I haven't been blogging much the last few weeks, but I have been busy. Lots of dyeing for the Light & Dark Lace Club, pattern revision and such, working out some ideas for Roxanne's shipment way off in April, etc, etc.
I decided that I needed to somehow get my sweater mojo back, so I started playing with ideas by making outfits for the American Girl Doll. These are not the nicest knits, far from it, but they have become a great place to noodle around with ideas. So here's a mini-dress/tunic/skating dress that I did the other day. When you look at it, you'll see immediately a major design flaw. I wanted to decrease the skirt between lace patterns, so I did a bit of k1,p1 ribbing and then decreased within it. Bad move. I should have done either reverse stockinette or garter and decreased within it. So now I know.

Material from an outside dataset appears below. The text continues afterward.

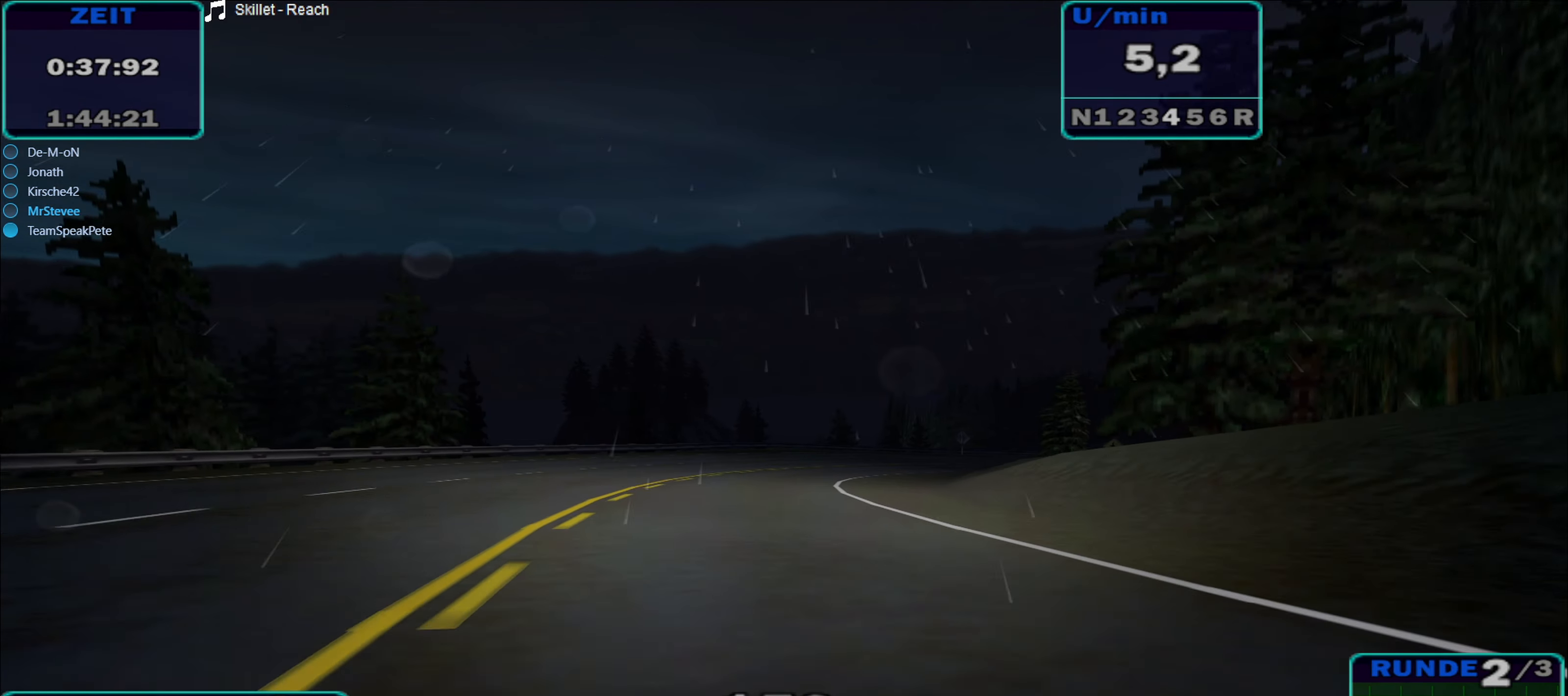
{"buttons": ["R2"], "left_stick": "right", "right_stick": "center", "events": []}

And the dopey thing is that I knew it was wrong as I was doing it, but I just wanted to keep going and see what happens and after blocking whether it would improve. Nope. Ah well, Miss P won't care, and I do love the shaping of the little tunic. I particularly like the garter border on the skirt and the waviness of the edge. Cute. I also like the square neck. It goes over the doll's head very easily. I used Knit Picks Palette which knits and blocks so nicely, and it softens up considerable after washing. I will do another one, only top down, and longer.
The tunic is totally without seams. The shoulders use a 3 needle bind-off and the sleeves are picked up and knit downwards. I used garter stitch to set off various design components. I do this a lot because I really like it. I used on ball, and have plenty left over. How can you go wrong with a tunic that costs $1.99?
So now I've started a sweater for me. Gasp! Shock! Amazement! This is also out of Palette. It will not be very warm because it's loosely knitted and Palette is a 2-ply fingering wt. yarn, but it's so easy on my hands and it just zooms along. I can actually knit this much faster than a heavier wt yarn. Lots of lace and I may change the lace pattern as i go up the sweater. I'm going to do a square neckline and pick up the sleeves and work downward as usual. Because the body of the sweater goes up, and the sleeves go down, I may use a different sleeve pattern. I'm very used to this, and I like it. By the time I get to the sleeves, I'll be so bored with the pattern that I will be happy to do something else. Or maybe whatever I do further up the sweater body, I'll also do on the sleeves. If it doesn't look dopey.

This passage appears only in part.